---- SUPPLIED DATA

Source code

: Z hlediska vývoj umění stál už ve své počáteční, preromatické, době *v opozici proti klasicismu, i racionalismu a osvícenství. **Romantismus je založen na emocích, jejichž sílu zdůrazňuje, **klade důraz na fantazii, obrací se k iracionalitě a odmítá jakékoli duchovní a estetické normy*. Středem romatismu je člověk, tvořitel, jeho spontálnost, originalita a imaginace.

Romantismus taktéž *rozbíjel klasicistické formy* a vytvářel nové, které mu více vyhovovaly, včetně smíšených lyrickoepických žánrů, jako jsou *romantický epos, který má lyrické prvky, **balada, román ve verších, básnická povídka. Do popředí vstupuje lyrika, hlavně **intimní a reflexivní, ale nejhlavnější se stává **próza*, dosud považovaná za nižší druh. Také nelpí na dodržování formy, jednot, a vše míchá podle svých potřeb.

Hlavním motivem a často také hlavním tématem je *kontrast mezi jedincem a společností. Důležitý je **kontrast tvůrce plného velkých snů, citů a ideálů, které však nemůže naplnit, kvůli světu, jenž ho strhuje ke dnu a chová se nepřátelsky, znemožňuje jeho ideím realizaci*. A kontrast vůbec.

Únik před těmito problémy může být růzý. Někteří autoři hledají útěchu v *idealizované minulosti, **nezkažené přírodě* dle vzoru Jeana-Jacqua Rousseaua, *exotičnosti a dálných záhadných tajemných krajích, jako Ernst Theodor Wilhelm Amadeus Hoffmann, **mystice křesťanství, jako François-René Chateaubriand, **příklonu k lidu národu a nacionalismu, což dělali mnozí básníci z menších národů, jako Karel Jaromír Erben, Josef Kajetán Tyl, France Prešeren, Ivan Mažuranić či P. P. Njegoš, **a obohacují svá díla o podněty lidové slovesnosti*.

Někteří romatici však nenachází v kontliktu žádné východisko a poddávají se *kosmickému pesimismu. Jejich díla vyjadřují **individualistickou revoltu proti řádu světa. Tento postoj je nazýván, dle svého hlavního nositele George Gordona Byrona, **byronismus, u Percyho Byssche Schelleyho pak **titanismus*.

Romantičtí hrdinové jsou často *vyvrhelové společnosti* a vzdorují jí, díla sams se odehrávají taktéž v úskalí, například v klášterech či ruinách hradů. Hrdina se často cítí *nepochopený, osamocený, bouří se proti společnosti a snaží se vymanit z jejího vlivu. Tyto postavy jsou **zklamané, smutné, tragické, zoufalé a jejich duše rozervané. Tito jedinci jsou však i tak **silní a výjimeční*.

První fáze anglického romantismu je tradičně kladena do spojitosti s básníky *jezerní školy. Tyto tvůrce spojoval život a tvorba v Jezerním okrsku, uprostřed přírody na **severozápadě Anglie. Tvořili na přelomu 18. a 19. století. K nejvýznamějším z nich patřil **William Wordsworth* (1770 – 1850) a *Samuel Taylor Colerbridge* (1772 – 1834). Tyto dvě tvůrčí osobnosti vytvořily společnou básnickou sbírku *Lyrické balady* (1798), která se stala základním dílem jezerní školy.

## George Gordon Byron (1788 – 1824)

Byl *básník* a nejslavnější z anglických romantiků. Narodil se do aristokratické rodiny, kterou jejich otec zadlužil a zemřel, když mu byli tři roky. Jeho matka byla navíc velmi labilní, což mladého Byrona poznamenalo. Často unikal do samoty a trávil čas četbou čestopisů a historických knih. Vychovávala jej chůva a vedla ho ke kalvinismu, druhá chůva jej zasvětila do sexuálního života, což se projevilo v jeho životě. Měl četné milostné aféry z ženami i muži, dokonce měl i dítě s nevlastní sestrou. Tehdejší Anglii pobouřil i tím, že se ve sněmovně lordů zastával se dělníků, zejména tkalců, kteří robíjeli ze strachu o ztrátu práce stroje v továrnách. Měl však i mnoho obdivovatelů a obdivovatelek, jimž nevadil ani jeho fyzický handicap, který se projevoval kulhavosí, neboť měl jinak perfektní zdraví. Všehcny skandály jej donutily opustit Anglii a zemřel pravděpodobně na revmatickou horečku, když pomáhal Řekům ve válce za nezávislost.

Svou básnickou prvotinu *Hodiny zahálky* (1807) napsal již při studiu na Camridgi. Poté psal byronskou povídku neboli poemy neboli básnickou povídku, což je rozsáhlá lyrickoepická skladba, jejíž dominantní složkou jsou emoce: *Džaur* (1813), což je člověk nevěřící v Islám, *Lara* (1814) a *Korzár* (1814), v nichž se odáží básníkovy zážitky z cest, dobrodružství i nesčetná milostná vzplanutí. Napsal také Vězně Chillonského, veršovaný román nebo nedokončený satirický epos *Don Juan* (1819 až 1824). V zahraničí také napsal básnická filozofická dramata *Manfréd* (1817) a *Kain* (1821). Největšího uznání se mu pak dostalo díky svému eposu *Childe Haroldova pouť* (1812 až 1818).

--------

**GOAL OF THE EXERCISE:** Edit the records above so that every occurrence of "kontrast" becomes "protiklad", and keep every other character unchanged.

**RESPONSE:**
Source code

: Z hlediska vývoj umění stál už ve své počáteční, preromatické, době *v opozici proti klasicismu, i racionalismu a osvícenství. **Romantismus je založen na emocích, jejichž sílu zdůrazňuje, **klade důraz na fantazii, obrací se k iracionalitě a odmítá jakékoli duchovní a estetické normy*. Středem romatismu je člověk, tvořitel, jeho spontálnost, originalita a imaginace.

Romantismus taktéž *rozbíjel klasicistické formy* a vytvářel nové, které mu více vyhovovaly, včetně smíšených lyrickoepických žánrů, jako jsou *romantický epos, který má lyrické prvky, **balada, román ve verších, básnická povídka. Do popředí vstupuje lyrika, hlavně **intimní a reflexivní, ale nejhlavnější se stává **próza*, dosud považovaná za nižší druh. Také nelpí na dodržování formy, jednot, a vše míchá podle svých potřeb.

Hlavním motivem a často také hlavním tématem je *protiklad mezi jedincem a společností. Důležitý je **protiklad tvůrce plného velkých snů, citů a ideálů, které však nemůže naplnit, kvůli světu, jenž ho strhuje ke dnu a chová se nepřátelsky, znemožňuje jeho ideím realizaci*. A protiklad vůbec.

Únik před těmito problémy může být růzý. Někteří autoři hledají útěchu v *idealizované minulosti, **nezkažené přírodě* dle vzoru Jeana-Jacqua Rousseaua, *exotičnosti a dálných záhadných tajemných krajích, jako Ernst Theodor Wilhelm Amadeus Hoffmann, **mystice křesťanství, jako François-René Chateaubriand, **příklonu k lidu národu a nacionalismu, což dělali mnozí básníci z menších národů, jako Karel Jaromír Erben, Josef Kajetán Tyl, France Prešeren, Ivan Mažuranić či P. P. Njegoš, **a obohacují svá díla o podněty lidové slovesnosti*.

Někteří romatici však nenachází v kontliktu žádné východisko a poddávají se *kosmickému pesimismu. Jejich díla vyjadřují **individualistickou revoltu proti řádu světa. Tento postoj je nazýván, dle svého hlavního nositele George Gordona Byrona, **byronismus, u Percyho Byssche Schelleyho pak **titanismus*.

Romantičtí hrdinové jsou často *vyvrhelové společnosti* a vzdorují jí, díla sams se odehrávají taktéž v úskalí, například v klášterech či ruinách hradů. Hrdina se často cítí *nepochopený, osamocený, bouří se proti společnosti a snaží se vymanit z jejího vlivu. Tyto postavy jsou **zklamané, smutné, tragické, zoufalé a jejich duše rozervané. Tito jedinci jsou však i tak **silní a výjimeční*.

První fáze anglického romantismu je tradičně kladena do spojitosti s básníky *jezerní školy. Tyto tvůrce spojoval život a tvorba v Jezerním okrsku, uprostřed přírody na **severozápadě Anglie. Tvořili na přelomu 18. a 19. století. K nejvýznamějším z nich patřil **William Wordsworth* (1770 – 1850) a *Samuel Taylor Colerbridge* (1772 – 1834). Tyto dvě tvůrčí osobnosti vytvořily společnou básnickou sbírku *Lyrické balady* (1798), která se stala základním dílem jezerní školy.

## George Gordon Byron (1788 – 1824)

Byl *básník* a nejslavnější z anglických romantiků. Narodil se do aristokratické rodiny, kterou jejich otec zadlužil a zemřel, když mu byli tři roky. Jeho matka byla navíc velmi labilní, což mladého Byrona poznamenalo. Často unikal do samoty a trávil čas četbou čestopisů a historických knih. Vychovávala jej chůva a vedla ho ke kalvinismu, druhá chůva jej zasvětila do sexuálního života, což se projevilo v jeho životě. Měl četné milostné aféry z ženami i muži, dokonce měl i dítě s nevlastní sestrou. Tehdejší Anglii pobouřil i tím, že se ve sněmovně lordů zastával se dělníků, zejména tkalců, kteří robíjeli ze strachu o ztrátu práce stroje v továrnách. Měl však i mnoho obdivovatelů a obdivovatelek, jimž nevadil ani jeho fyzický handicap, který se projevoval kulhavosí, neboť měl jinak perfektní zdraví. Všehcny skandály jej donutily opustit Anglii a zemřel pravděpodobně na revmatickou horečku, když pomáhal Řekům ve válce za nezávislost.

Svou básnickou prvotinu *Hodiny zahálky* (1807) napsal již při studiu na Camridgi. Poté psal byronskou povídku neboli poemy neboli básnickou povídku, což je rozsáhlá lyrickoepická skladba, jejíž dominantní složkou jsou emoce: *Džaur* (1813), což je člověk nevěřící v Islám, *Lara* (1814) a *Korzár* (1814), v nichž se odáží básníkovy zážitky z cest, dobrodružství i nesčetná milostná vzplanutí. Napsal také Vězně Chillonského, veršovaný román nebo nedokončený satirický epos *Don Juan* (1819 až 1824). V zahraničí také napsal básnická filozofická dramata *Manfréd* (1817) a *Kain* (1821). Největšího uznání se mu pak dostalo díky svému eposu *Childe Haroldova pouť* (1812 až 1818).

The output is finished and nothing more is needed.